The value of this program to developers is dramatically illustrated by a report that during May and June alone, the Real Estate Board of New York, the industry’s main lobbying organization, made $1.9 million in political donations aimed at preserving this highly lucrative tax break as its renewal was being considered by the state legislature. At the end of the legislative session, the program was renewed, but some details were left to be worked out.
In the specific case of One57, the city will lose an estimated $66 million in revenue over 10 years. The price to the developer for gaining this windfall was the construction of a mere 66 affordable housing units in the Bronx.
The city’s “progressive” mayor, Democrat Bill de Blasio, whose election campaign was based on a pledge to fight inequality, recently proposed a new housing plan that would increase the proportion of affordable units required to be included in some new housing developments. Many details are not yet available. However, it appears that the income thresholds would exclude many lower-income working class families. The new scheme merely represents slight changes to the approach that has allowed the housing situation in the city to steadily deteriorate over decades (see: “Legislative deal means further deepening of New York’s housing crisis”).
The mayor’s plan is a further attempt to mislead people into believing that the city’s massive housing crisis can be solved by a few policy changes within the structure of capitalism. Given the power of the real estate interests in New York, it is certain that even de Blasio’s modest proposals will be substantially weakened or killed altogether.
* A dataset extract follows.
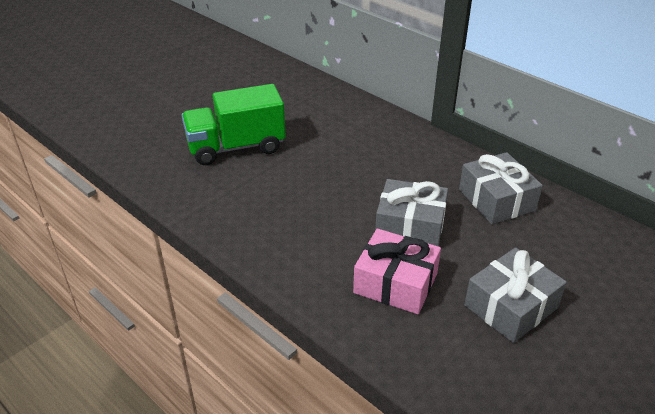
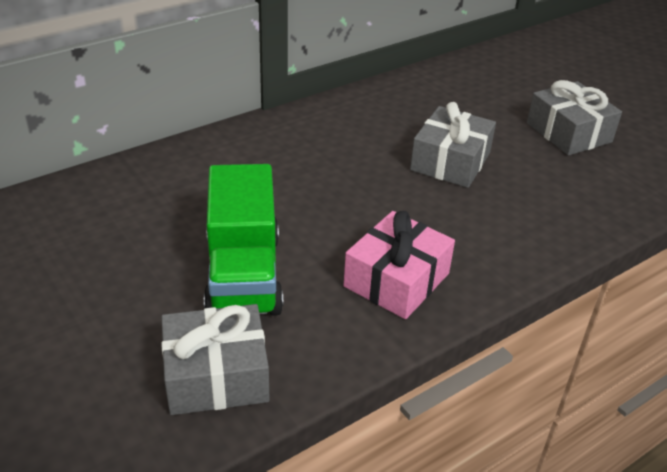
camera: 80 degrees left, 0 degrees up
(395, 283) = (538, 188): pink gift -> pink gift (397, 280)
(496, 200) = (418, 103): grey gift -> grey gift (216, 375)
Developers have already complained that it doesn’t provide “incentives” (i.e., bribes) and could threaten the continuation of the 421-a program that has been so lucrative for them.
As long as the availability of affordable housing, a fundamental social right, is predicated on the “right” to maximize profits, housing conditions and homelessness will continue to worsen, especially with the intensifying world economic crisis. The right to affordable housing for all can only be realized by a massive effort of construction and rehabilitation carried out according to a socialist program under workers’ control.